Ces réflexions résonnent chez beaucoup d’entre nous. Cependant, alors que les élèves sont assis à la cafétéria, examinant scrupuleusement la nourriture sur leurs plateaux compartimentés, tenant chaque bouchée en l’air sur leur fourchette pour une délibération appropriée avant de la porter à leur bouche, ils sont conditionnés par Mlle Novak à devenir des maniaques du contrôle alimentaire. Ils commencent déjà à transformer leur alimentation en un rituel de vertu et à se méfier de la nourriture en tant que source de plaisir. En somme, ils apprennent à devenir anorexiques. Dans ce film, l’anorexie est institutionnalisée, enseignée comme une discipline de maîtrise de soi, une supériorité éthique et une ferveur religieuse. Le plaisir de manger est remplacé, pour eux, par le plaisir de l’abstinence. Et ce n’est que le début pour Mlle Novak.

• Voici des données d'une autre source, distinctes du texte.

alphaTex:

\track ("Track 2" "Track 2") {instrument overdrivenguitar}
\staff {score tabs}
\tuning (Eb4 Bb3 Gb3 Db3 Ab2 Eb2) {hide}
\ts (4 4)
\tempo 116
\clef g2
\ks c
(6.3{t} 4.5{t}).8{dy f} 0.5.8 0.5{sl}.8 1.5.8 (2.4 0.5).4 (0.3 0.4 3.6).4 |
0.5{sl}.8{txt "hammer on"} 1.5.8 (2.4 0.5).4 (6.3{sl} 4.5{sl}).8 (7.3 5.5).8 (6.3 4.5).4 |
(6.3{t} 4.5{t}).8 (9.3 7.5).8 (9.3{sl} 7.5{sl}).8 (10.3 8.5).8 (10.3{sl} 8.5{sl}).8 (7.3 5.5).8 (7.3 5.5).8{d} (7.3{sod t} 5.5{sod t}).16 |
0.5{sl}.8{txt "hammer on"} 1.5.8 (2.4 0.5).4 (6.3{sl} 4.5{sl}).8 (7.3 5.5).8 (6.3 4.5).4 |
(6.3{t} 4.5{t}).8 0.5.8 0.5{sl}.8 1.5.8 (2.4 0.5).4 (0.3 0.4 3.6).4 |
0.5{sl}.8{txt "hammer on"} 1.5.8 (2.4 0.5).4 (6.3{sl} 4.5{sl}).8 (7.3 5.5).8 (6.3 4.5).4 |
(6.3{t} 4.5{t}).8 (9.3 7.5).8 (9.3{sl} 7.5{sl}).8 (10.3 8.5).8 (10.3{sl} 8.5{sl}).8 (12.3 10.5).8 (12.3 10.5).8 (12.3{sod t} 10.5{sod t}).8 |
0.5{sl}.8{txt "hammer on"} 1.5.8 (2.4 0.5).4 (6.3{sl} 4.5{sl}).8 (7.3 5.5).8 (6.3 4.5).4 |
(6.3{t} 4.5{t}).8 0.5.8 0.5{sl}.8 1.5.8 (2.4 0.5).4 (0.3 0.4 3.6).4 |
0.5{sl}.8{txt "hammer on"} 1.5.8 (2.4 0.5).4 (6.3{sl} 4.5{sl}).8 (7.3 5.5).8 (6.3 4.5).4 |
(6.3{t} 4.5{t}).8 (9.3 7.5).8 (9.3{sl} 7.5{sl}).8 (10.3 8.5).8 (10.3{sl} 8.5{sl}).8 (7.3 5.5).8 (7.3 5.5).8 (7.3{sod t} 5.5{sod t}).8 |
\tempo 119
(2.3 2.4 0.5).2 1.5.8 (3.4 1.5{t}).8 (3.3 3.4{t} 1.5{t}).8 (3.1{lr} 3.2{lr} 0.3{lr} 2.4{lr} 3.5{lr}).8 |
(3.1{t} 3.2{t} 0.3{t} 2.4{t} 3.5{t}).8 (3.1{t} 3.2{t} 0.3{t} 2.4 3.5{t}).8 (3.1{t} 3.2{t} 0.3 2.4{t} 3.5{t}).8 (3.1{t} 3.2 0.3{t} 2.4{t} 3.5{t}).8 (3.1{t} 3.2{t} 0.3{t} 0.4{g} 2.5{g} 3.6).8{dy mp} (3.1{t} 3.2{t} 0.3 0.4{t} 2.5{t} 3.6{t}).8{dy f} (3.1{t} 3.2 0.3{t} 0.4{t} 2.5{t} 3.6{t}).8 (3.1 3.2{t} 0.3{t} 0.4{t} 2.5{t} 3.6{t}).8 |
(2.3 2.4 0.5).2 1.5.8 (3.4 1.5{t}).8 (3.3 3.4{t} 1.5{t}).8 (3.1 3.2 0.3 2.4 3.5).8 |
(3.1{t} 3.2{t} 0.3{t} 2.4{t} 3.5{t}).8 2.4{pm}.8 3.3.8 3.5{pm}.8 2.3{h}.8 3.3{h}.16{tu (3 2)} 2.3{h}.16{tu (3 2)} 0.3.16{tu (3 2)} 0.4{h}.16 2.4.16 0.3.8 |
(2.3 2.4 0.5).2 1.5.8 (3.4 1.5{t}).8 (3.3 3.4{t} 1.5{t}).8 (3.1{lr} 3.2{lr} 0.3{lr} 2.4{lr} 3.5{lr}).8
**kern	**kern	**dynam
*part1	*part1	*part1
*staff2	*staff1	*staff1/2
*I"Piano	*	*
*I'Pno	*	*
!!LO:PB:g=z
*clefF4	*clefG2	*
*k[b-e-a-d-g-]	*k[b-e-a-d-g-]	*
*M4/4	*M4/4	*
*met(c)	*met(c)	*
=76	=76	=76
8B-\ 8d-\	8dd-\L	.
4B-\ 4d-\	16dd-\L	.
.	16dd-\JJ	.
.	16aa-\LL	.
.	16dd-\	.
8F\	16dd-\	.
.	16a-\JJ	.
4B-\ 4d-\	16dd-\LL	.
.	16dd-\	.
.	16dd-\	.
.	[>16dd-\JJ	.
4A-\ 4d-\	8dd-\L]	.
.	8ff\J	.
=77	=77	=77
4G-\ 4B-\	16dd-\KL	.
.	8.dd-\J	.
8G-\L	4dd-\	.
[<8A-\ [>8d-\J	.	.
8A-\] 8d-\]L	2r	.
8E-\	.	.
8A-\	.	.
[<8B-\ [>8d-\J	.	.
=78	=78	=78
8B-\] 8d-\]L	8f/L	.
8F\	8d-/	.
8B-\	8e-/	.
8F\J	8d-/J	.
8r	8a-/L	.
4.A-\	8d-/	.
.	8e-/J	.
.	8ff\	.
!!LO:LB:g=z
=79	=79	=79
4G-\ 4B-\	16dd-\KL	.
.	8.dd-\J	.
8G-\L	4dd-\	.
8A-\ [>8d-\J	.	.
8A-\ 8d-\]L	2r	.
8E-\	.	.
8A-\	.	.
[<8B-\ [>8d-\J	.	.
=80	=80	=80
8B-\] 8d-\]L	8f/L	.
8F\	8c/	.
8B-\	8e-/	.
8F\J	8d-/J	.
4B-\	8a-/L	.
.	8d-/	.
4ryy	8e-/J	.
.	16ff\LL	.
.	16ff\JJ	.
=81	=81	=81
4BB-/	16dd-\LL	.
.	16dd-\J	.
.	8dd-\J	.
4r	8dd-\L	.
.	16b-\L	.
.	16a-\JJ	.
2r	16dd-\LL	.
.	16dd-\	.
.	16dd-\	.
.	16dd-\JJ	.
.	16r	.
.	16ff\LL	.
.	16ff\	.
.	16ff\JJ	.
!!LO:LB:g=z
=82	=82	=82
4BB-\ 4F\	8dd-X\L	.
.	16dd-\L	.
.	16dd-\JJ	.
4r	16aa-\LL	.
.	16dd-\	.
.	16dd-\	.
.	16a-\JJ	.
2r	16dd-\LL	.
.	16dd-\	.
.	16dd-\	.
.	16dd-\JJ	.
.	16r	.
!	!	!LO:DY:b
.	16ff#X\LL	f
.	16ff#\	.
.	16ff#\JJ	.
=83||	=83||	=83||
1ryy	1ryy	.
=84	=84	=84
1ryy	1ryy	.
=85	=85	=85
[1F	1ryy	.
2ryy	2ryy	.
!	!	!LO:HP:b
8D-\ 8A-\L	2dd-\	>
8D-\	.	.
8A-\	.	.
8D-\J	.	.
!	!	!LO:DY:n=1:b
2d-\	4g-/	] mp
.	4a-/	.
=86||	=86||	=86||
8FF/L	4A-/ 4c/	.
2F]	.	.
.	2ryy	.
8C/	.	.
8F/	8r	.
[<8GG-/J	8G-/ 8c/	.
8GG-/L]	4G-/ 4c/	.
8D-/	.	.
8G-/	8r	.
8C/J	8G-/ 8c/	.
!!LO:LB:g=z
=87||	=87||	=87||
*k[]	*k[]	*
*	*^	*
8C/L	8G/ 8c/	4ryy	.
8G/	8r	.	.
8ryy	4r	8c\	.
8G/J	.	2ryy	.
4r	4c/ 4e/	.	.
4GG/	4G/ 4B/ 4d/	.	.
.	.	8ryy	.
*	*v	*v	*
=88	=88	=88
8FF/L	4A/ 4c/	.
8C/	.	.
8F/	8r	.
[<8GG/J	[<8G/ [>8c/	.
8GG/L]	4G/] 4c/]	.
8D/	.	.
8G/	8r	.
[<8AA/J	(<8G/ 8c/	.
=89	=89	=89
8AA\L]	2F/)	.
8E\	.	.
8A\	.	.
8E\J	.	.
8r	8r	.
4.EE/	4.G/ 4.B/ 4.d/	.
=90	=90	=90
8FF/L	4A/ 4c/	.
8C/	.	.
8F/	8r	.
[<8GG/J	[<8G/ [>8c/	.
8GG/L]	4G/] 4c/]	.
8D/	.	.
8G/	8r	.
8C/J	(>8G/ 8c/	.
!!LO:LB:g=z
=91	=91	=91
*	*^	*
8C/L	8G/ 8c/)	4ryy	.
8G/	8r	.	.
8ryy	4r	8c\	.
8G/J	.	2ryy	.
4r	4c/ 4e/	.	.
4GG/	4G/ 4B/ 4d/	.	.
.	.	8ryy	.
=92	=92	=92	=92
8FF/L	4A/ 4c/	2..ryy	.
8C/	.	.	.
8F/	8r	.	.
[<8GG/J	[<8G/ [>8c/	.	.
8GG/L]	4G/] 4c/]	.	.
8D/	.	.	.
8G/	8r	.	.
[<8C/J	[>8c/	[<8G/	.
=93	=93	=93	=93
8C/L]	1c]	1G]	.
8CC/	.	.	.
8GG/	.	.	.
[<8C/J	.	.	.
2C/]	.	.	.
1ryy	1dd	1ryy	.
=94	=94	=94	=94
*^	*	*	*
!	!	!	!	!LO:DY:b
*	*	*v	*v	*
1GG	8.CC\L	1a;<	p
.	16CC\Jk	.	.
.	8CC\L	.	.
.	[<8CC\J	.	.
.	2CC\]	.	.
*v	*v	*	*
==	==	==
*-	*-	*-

Hausner, qui a co-écrit le film avec Géraldine Bajard, aborde quelque chose de plus profond que la simple alimentation. Mia Wasikowska incarne Mlle Novak avec la bienveillance coercitive imperturbable d’une gourou de la Nouvelle Ère, et le film utilise sa présence insidieuse ainsi que la réaction des étudiants pour suggérer l’émergence d’un nouvel état d’esprit qui se répand dans la culture. Il s’agit de lutter contre une vision apocalyptique de l’avenir : l’épuisement des ressources et la destruction de la Terre. La conception du film est à la fois déchirante et drôlement sincère.

« Club Zero » aborde également le problème des enfants éloignés de leurs parents en raison des mauvaises idées inculquées par leur éducation. Les sept élèves de la classe de Mlle Novak réagissent différemment à son idéologie. Pour Ragna (Florence Baker), une gymnaste en trampoline qui entretient déjà des relations tendues avec ses parents, le dogme de manger moins résonne immédiatement. Fred (Luke Barker), un danseur de ballet non binaire, diabétique, trouve attirante l’idée que l’abstinence puisse lui permettre de se passer d’insuline. En revanche, Ben (Samuel D. Anderson), dont la mère anglaise célibataire (Amanda Lawrence) aime lui préparer de copieux repas, se sent menacé par la rupture de ce lien et résiste donc. C’est pourquoi Mlle Novak pousse les autres élèves à le pousser, en exploitant le fait qu’il est amoureux d’une des filles.

Dans « Club Zero », Jessica Hausner, originaire d’Autriche (c’est son deuxième film en anglais), plonge avec habileté et audace dans la mentalité d’une secte. Au fur et à mesure que les élèves se laissent séduire, Mlle Novak les initie à un niveau supérieur de pureté. Cela s’appelle le Club Zero, une manière radicale de vivre où l’on réalise que l’on n’a pas besoin de manger du tout.

Ce film est le plus original du 76ème festival de Cannes et est réalisé avec brio. Ce petit chef-d’œuvre se démarque par son absence de récompense.